A Tree Grows in Brooklyn Chapter 56 Summary

  • It is the last Saturday in their old home. Katie and McShane will marry the next day, and then the family will move into their new house immediately. They are leaving most of their stuff behind for the new janitress, only taking their personal belongings and the furniture in the front room. Francie wants the rug with the big roses, curtains, and the piano for her new room.
  • Francie takes Laurie down to Cheap Charlie’s store. (Remember this place from earlier in the novel? It is where all the kids spend their pennies they make after selling their junk. They pick a number off the board in the hope of winning one of the fabulous prizes that no one ever wins, and they always get candy instead. Remember how Francie dreamt of going in with fifty cents to buy all of the numbers in order to win all the prizes?)
  • Francie marches in and slaps her fifty cents on the table and demands all the prizes off the board. Charlie starts stumbling for words, and she catches him in his scam to rip off the little kids. He argues that he isn’t really scamming them because he always gives them candy in return. The picking just makes it more interesting for everyone.
  • Francie buys a fifty-cent doll from him and tells him to put it up on the prize board. She wants him to let a kid actually win this one, and though he argues with her at first, he ultimately promises to do it.
  • After lunch, she returns books for the last time to the library. When she does, she asks the librarian to look at her. When she looks up, Francie informs her that in all the years she has been coming into the library she has never once looked at her. Annoyed, the librarian defends herself by saying there are too many kids to look at them all. Francie tells her just how much the brown bowl with the flowers has meant to her through her life. The librarian seems confused about this at first, but eventually realizes what Francie is talking about. The janitor or someone puts the stuff in the bowl, not her. Francie hands in her card, but takes it back when she sees that the librarian is just going to tear it up.
  • Francie looks around the shabby little library one last time. She knows that if she ever returns, it will not look the same to her as it looks now, and this is the way she wants to remember it.
  • She decides she will never return to the old neighborhood. It will be very changed soon when they tear down the tenements and replace them with different housing projects.
  • At home, Mama goes off for one last dress fitting. She will be married in a jade-green velvet dress.

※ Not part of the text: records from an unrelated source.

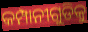
କମ୍ପାନୀଗୁଡିକୁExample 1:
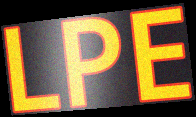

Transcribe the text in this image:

LPE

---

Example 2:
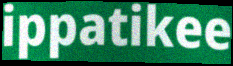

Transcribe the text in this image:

ippatikee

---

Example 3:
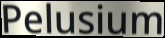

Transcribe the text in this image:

Pelusium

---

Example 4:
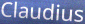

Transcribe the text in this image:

Claudius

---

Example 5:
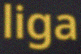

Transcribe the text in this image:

ligaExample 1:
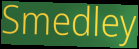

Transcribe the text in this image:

Smedley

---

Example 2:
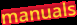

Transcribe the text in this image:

manuals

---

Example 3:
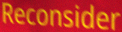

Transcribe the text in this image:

Reconsider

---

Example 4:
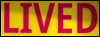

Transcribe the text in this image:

LIVED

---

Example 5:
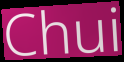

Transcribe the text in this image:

Chui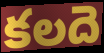
కలదె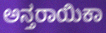
ಅನ್ತರಾಯಿಕಾ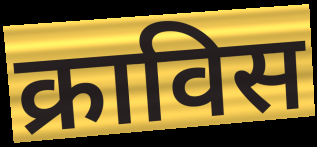
क्राविस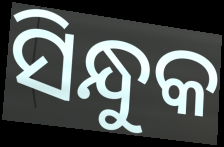
ସିନ୍ଧୁକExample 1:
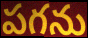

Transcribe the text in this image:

పగను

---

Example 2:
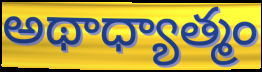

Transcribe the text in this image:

అథాధ్యాత్మం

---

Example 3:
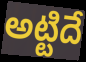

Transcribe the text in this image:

అట్టిదే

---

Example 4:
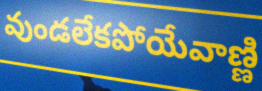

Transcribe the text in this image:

వుండలేకపోయేవాణ్ణి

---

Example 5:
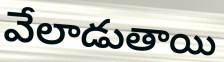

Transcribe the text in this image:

వేలాడుతాయి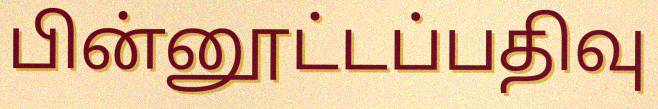
பின்னூட்டப்பதிவுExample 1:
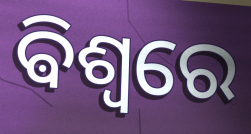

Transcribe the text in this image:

ଵିଶ୍ୱରେ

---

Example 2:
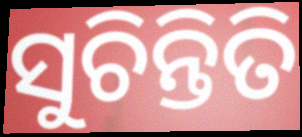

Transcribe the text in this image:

ସୁଚିନ୍ତିତି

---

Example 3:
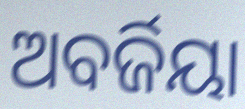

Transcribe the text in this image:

ଅବର୍ଜିୟା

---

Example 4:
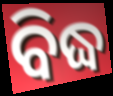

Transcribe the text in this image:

ବିଦ୍ଧ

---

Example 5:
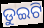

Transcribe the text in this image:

ଡୁଇଟିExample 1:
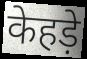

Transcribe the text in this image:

केहड़े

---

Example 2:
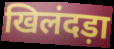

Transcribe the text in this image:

खिलंदड़ा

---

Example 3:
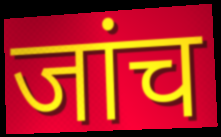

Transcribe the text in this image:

जांच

  • Francie collects her personal possessions in a box, including the crucifix Grandpa Nolan made her, the picture of her and Neeley on their Confirmation Day, her First Communion veil, Papa’s two waiter’s aprons, the shaving cup with John Nolan written on it in gold, the old blouse that she wore the time she was with Lee, the doll named Mary, the pretty box Aunt Sissy gave her with the ten pennies in it, her books, her diary from when she was thirteen, an envelope with her diploma, the envelope of stuff she collected when war broke out (not to be opened until 1967), and the four stories that her teacher told her to burn. To this last envelope, Sshe adds her library card.

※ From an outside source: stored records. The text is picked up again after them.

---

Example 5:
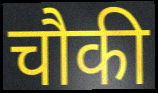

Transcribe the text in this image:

चौकी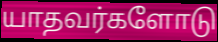
யாதவர்களோடுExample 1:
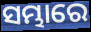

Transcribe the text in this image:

ସମ୍ଭାରେ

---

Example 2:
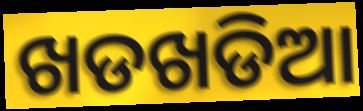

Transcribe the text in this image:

ଖଡଖଡିଆ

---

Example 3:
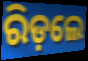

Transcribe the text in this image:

ରିଡ଼ଲେ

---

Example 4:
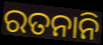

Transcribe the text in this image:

ରତନାନି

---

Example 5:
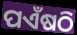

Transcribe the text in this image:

ପଏଁଷଠିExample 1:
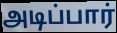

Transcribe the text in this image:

அடிப்பார்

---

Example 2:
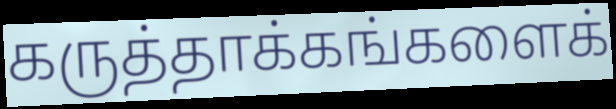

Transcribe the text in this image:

கருத்தாக்கங்களைக்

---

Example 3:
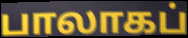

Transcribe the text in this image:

பாலாகப்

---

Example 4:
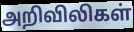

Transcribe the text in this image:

அறிவிலிகள்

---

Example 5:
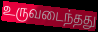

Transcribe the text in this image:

உருவடைந்தது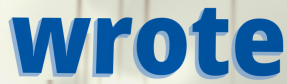
wroteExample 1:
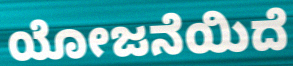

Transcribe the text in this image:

ಯೋಜನೆಯಿದೆ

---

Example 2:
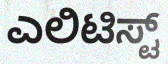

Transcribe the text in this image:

ಎಲಿಟಿಸ್ಟ್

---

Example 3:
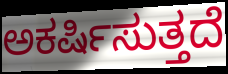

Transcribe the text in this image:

ಅಕರ್ಷಿಸುತ್ತದೆ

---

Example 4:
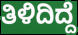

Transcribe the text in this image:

ತಿಳಿದಿದ್ದೆ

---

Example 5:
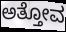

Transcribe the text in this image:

ಅತ್ತೋವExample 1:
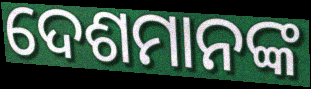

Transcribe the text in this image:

ଦେଶମାନଙ୍କ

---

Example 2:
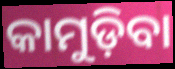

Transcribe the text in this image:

କାମୁଡ଼ିବା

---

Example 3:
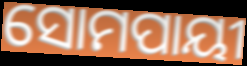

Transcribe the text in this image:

ସୋମପାୟୀ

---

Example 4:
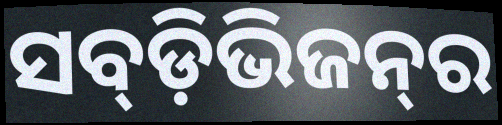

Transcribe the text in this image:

ସବ୍‍ଡ଼ିଭିଜନ୍‍ର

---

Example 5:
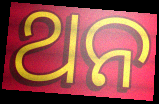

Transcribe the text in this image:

ଥନ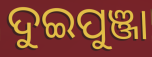
ଦୁଇପୁଞ୍ଜାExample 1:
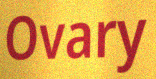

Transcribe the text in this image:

Ovary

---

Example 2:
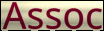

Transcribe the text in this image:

Assoc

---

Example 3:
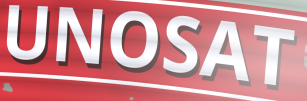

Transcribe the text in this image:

UNOSAT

  • Francie thinks about the time she told God that she would stop writing if he let Mama live. She has kept her promise so far, but she realizes that God won’t be upset if she writes again sometime.
  • Neeley whistles a song as he comes up the stairs. He asks Francie if he has a clean shirt, and Francie finds one and starts to iron. After Neeley is dressed, he asks her how he looks; Francie realizes just how much he looks like Papa. They talk for a while, and then Neeley tells her that since there will be so much commotion in the upcoming days what with the wedding and the moving, that he wants to say goodbye to her now. She reminds him that she will be home at Christmas, but agrees it will never really be the same. She holds out her arm, and he surprises her by going in for the hug. She cries, and Neeley jokes that girls are way too mushy (while fighting back tears himself). Francie thinks he is so much like Papa in so many ways, but that he also has more strength than Papa ever did.
  • Francie dresses for her date with Ben before making supper.
  • As she gets ready, she thinks about how many times she watched girls get ready for their dates when she was just a little girl sitting on the fire escape with her books. She looks out to see if there are any little girls watching her now. Yes, there is—little Florry Wendy is watching her through the bars of her fire escape. Francie calls out the window to her Hello, Francie, and Florry responds in a huff that her name is Florry not Francie.
  • Francie looks out into the yard and thinks about the tree whose branches curled around her fire escape that she loved so much. It was chopped down because it became a nuisance. The cool part is that even though this tree was cut down, it did not die: a new tree sprouted up from the trunk and is growing strong.
  • She looks over again at Florry on the fire escape, whispers “Good-bye, Francie,” and closes the window.